Steven Fletcher, Ayesha Ahmad, Éric Pérouzel, Andrew Heron, Andrew D. Miller, Michael R. Jorgensen,

Immune Response and Inflammation

A novel set of dialkynoyl analogues of the cationic, gene delivery lipid DOTAP (1) was synthesized. Structure−activity studies demonstrate that replacement of the cis-double bonds of DOTAP with triple bonds in varying positions alters both the physical properties of the resultant cationic liposome−DNA complexes and their biological functionalities, both in vitro and in vivo. Particularly, in vivo studies demonstrate that pDNA transfection of mouse lung endothelial cells with lead analogue DS(14-yne)TAP (4):cholesterol lipoplexes exhibits double the transfection level with less associated toxicity relative to the well-established DOTAP:cholesterol system.
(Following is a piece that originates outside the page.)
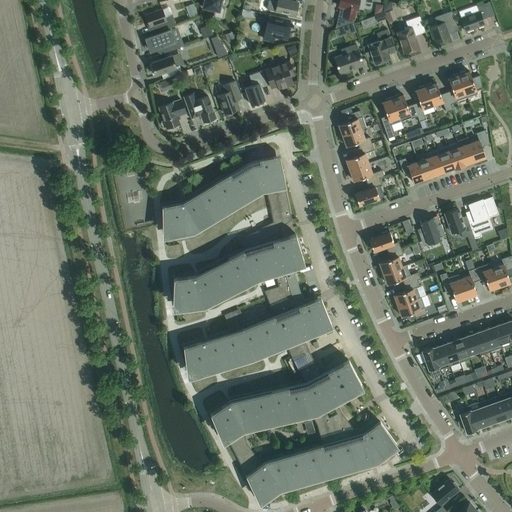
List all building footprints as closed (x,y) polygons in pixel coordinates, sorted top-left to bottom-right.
[(203,0),(202,7),(215,10),(213,16),(222,18),(224,9),(220,4),(221,0),(203,0)] [(269,0),(267,10),(275,11),(295,16),(298,2),(287,0),(269,0)] [(358,0),(339,0),(338,6),(344,7),(342,16),(354,19),(356,10),(357,10),(358,0)] [(174,13),(180,10),(177,3),(171,5),(174,13)] [(193,3),(185,6),(189,18),(198,15),(193,3)] [(488,17),(484,7),(483,4),(477,6),(479,11),(460,17),(465,31),(484,24),(482,19),(488,17)] [(172,14),(165,17),(162,9),(159,10),(159,9),(155,10),(155,11),(145,15),(151,32),(175,23),(172,14)] [(252,11),(242,9),(241,16),(251,18),(252,11)] [(393,9),(385,12),(389,22),(396,19),(393,9)] [(458,30),(455,20),(452,11),(434,17),(437,24),(429,27),(434,42),(449,37),(448,34),(458,30)] [(377,21),(386,18),(384,12),(374,15),(377,21)] [(290,19),(280,17),(269,14),(267,21),(264,33),(265,33),(263,39),(273,41),(274,35),(287,38),(288,32),(292,32),(293,27),(288,26),(290,19)] [(425,31),(422,22),(419,16),(406,21),(408,26),(404,27),(404,30),(397,32),(404,53),(419,48),(415,35),(425,31)] [(210,26),(200,29),(204,39),(213,36),(210,26)] [(393,44),(390,34),(388,29),(376,33),(379,40),(368,44),(375,64),(390,58),(386,46),(393,44)] [(169,30),(155,35),(146,38),(150,51),(158,48),(160,54),(181,47),(178,40),(174,41),(169,30)] [(233,32),(225,34),(227,42),(235,40),(233,32)] [(349,52),(333,57),(339,73),(364,65),(356,44),(348,47),(349,52)] [(223,45),(215,48),(218,57),(227,54),(223,45)] [(182,72),(179,65),(175,67),(172,55),(151,62),(151,64),(150,64),(151,70),(153,69),(155,75),(161,73),(163,78),(182,72)] [(211,64),(215,70),(220,68),(217,61),(211,64)] [(290,71),(292,70),(289,61),(265,70),(271,87),(277,85),(278,87),(283,85),(283,86),(293,83),(290,75),(288,74),(287,72),(289,70),(290,71)] [(469,67),(457,71),(458,73),(466,95),(477,91),(476,89),(472,77),(469,67)] [(268,85),(265,75),(263,70),(249,75),(252,85),(245,88),(251,104),(265,99),(261,87),(268,85)] [(466,95),(458,73),(452,75),(452,77),(448,78),(452,90),(446,92),(451,104),(457,102),(457,101),(467,97),(466,95)] [(181,74),(167,79),(169,84),(183,79),(181,74)] [(472,77),(476,89),(482,87),(480,75),(472,77)] [(241,98),(236,84),(235,80),(223,84),(225,91),(225,92),(218,95),(224,114),(239,108),(235,100),(241,98)] [(431,82),(425,85),(432,105),(442,101),(446,112),(453,109),(451,104),(446,92),(440,94),(436,82),(432,84),(431,82)] [(432,105),(425,85),(419,87),(419,88),(415,90),(419,101),(413,104),(417,116),(419,121),(426,119),(422,109),(432,105)] [(215,117),(212,108),(208,95),(196,100),(194,93),(183,97),(191,118),(201,115),(203,121),(206,120),(206,121),(208,121),(210,121),(212,120),(213,119),(213,118),(215,117)] [(417,116),(413,104),(407,106),(403,94),(399,96),(398,94),(392,96),(401,121),(411,117),(411,118),(417,116)] [(401,121),(392,96),(386,99),(386,100),(382,102),(387,115),(381,117),(388,138),(395,135),(391,124),(401,121)] [(172,102),(168,103),(159,106),(163,120),(162,120),(164,126),(165,125),(166,127),(179,123),(177,116),(186,113),(181,99),(172,102)] [(352,112),(350,107),(341,110),(343,116),(348,114),(352,112)] [(338,129),(341,135),(361,128),(366,127),(360,110),(352,112),(348,114),(350,120),(338,124),(340,129),(338,129)] [(357,141),(360,147),(372,143),(369,137),(365,138),(361,128),(341,135),(343,141),(344,141),(346,145),(357,141)] [(479,136),(468,140),(469,143),(474,159),(487,154),(484,144),(490,142),(485,128),(477,131),(479,136)] [(465,164),(459,147),(457,142),(447,146),(448,150),(455,168),(465,164)] [(346,164),(348,170),(368,163),(365,153),(374,150),(372,143),(360,147),(351,150),(353,156),(346,159),(347,163),(346,164)] [(474,159),(469,143),(459,147),(465,164),(475,160),(474,159)] [(455,168),(448,150),(447,146),(436,149),(438,154),(444,171),(454,168),(455,168)] [(444,171),(438,154),(436,149),(426,153),(428,157),(434,175),(444,171)] [(240,239),(245,249),(281,237),(279,226),(292,219),(286,185),(279,153),(259,157),(250,159),(185,198),(179,202),(162,205),(167,232),(192,228),(266,183),(273,221),(240,239)] [(434,175),(428,157),(417,161),(424,178),(434,175)] [(424,178),(417,161),(407,165),(405,158),(399,160),(403,174),(410,172),(413,182),(424,178)] [(365,176),(367,182),(379,178),(384,176),(381,169),(372,173),(368,163),(348,170),(350,176),(352,176),(353,180),(365,176)] [(379,178),(367,182),(369,188),(355,193),(359,205),(371,201),(371,202),(378,200),(377,198),(379,198),(375,186),(381,184),(379,178)] [(144,189),(136,192),(138,198),(146,196),(144,189)] [(488,217),(498,213),(492,196),(482,199),(469,204),(473,218),(468,220),(473,234),(474,238),(481,235),(480,232),(492,228),(488,217)] [(445,212),(452,232),(460,230),(462,237),(473,234),(468,220),(463,222),(457,208),(445,212)] [(422,227),(417,228),(420,236),(425,235),(428,243),(440,238),(441,239),(440,236),(445,235),(441,222),(436,224),(433,216),(420,220),(422,227)] [(386,246),(389,252),(400,248),(398,241),(393,243),(389,232),(388,232),(387,231),(381,233),(381,234),(369,239),(373,251),(386,246)] [(264,290),(274,315),(303,302),(301,298),(302,297),(293,267),(290,267),(290,264),(304,260),(296,232),(281,237),(245,249),(195,274),(174,277),(177,304),(202,301),(256,274),(273,268),(278,284),(264,290)] [(381,273),(402,266),(398,256),(403,254),(400,248),(389,252),(391,258),(379,262),(381,266),(379,267),(381,273)] [(491,262),(500,287),(506,285),(506,283),(510,282),(506,270),(511,267),(511,258),(511,255),(501,258),(503,263),(493,266),(491,262)] [(491,262),(474,268),(479,280),(485,278),(489,289),(493,288),(494,289),(500,287),(491,262)] [(420,278),(418,272),(410,274),(406,264),(402,266),(381,273),(383,279),(385,279),(387,283),(402,278),(404,284),(417,279),(420,278)] [(458,273),(458,274),(467,299),(473,296),(472,295),(477,293),(473,282),(479,280),(474,268),(468,270),(470,275),(460,278),(458,273)] [(432,269),(423,270),(426,284),(435,282),(432,269)] [(467,299),(458,274),(448,277),(446,272),(439,274),(445,291),(451,289),(455,301),(460,299),(460,301),(467,299)] [(420,296),(417,287),(418,286),(419,286),(417,279),(404,284),(406,290),(394,294),(395,299),(394,299),(396,305),(420,296)] [(285,340),(304,382),(321,373),(309,350),(304,336),(332,325),(321,295),(303,302),(274,315),(241,328),(184,345),(192,372),(250,354),(285,340)] [(427,313),(424,306),(421,297),(421,296),(420,296),(396,305),(398,312),(400,311),(401,315),(413,311),(415,317),(427,313)] [(232,311),(224,314),(229,327),(238,324),(232,311)] [(511,319),(503,322),(511,344),(511,343),(511,319)] [(503,322),(493,326),(501,347),(500,343),(509,339),(510,344),(511,344),(503,322)] [(493,326),(483,330),(490,351),(501,347),(493,326)] [(483,330),(473,333),(480,355),(490,351),(483,330)] [(473,333),(463,337),(470,358),(471,358),(469,354),(478,350),(480,355),(473,333)] [(463,337),(452,340),(460,362),(470,358),(463,337)] [(452,340),(442,344),(450,365),(460,362),(452,340)] [(442,344),(432,348),(440,369),(450,365),(442,344)] [(440,369),(432,348),(432,346),(422,350),(429,369),(438,366),(439,369),(440,369)] [(321,373),(304,382),(230,399),(210,412),(225,435),(246,475),(261,462),(247,442),(244,428),(313,412),(317,423),(322,444),(357,434),(342,412),(336,401),(363,386),(348,358),(321,373)] [(511,369),(502,373),(504,378),(511,375),(511,369)] [(467,382),(465,375),(464,375),(454,379),(455,382),(457,385),(467,382)] [(455,390),(448,392),(451,400),(458,398),(455,390)] [(511,400),(509,392),(499,395),(506,417),(511,414),(511,400)] [(499,395),(489,399),(496,420),(506,417),(499,395)] [(489,399),(479,402),(486,424),(496,420),(489,399)] [(478,401),(468,405),(476,427),(486,424),(479,402),(478,401)] [(477,428),(476,427),(468,405),(458,408),(462,419),(464,425),(466,432),(477,428)] [(261,462),(246,475),(262,497),(278,485),(376,457),(397,442),(380,419),(362,432),(357,434),(322,444),(261,462)] [(435,495),(443,506),(462,493),(461,491),(461,490),(459,487),(458,487),(454,482),(435,495)] [(446,511),(473,511),(476,510),(469,501),(460,508),(456,504),(447,511),(446,511)]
In fact, 4:cholesterol delivers up to 3 times the dose of pDNA in mice than can be tolerated by DOTAP, leading to nearly 3 times greater marker-gene expression. X-ray diffraction studies suggest that lipoplexes containing analogue 4 display increased stability at physiological temperatures. Our results thus suggest that analogue 4 is a potentially strong candidate for the gene therapy of lung tumors.